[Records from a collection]

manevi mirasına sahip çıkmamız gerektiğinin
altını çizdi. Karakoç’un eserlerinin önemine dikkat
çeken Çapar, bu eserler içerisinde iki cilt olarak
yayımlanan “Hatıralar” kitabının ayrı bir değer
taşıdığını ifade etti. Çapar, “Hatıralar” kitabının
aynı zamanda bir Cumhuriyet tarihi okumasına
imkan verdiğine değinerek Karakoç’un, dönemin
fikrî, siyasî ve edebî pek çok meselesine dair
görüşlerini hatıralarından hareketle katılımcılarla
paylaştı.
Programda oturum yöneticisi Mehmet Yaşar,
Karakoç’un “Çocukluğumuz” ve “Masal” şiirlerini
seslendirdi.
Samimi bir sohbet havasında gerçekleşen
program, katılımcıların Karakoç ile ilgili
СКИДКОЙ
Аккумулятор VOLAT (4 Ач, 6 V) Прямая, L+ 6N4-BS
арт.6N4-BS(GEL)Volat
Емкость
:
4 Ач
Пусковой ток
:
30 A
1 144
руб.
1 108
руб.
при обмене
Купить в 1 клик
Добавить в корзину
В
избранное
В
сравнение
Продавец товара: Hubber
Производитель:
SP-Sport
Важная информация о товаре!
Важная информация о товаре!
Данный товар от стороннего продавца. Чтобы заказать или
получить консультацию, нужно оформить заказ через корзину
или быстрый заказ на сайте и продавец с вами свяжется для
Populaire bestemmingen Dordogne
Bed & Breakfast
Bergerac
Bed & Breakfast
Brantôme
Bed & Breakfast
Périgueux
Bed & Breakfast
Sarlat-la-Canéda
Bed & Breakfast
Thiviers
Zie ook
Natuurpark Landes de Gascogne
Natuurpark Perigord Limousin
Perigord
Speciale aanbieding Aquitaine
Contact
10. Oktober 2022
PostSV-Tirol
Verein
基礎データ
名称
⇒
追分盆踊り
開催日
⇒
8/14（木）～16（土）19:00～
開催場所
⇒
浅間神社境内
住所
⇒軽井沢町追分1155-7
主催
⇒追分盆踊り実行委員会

PROBLEM REQUIREMENTS: Among the lines above, please find those with "Çapar" and copy them.

WRITTEN ANSWER:
çeken Çapar, bu eserler içerisinde iki cilt olarak
taşıdığını ifade etti. Çapar, “Hatıralar” kitabının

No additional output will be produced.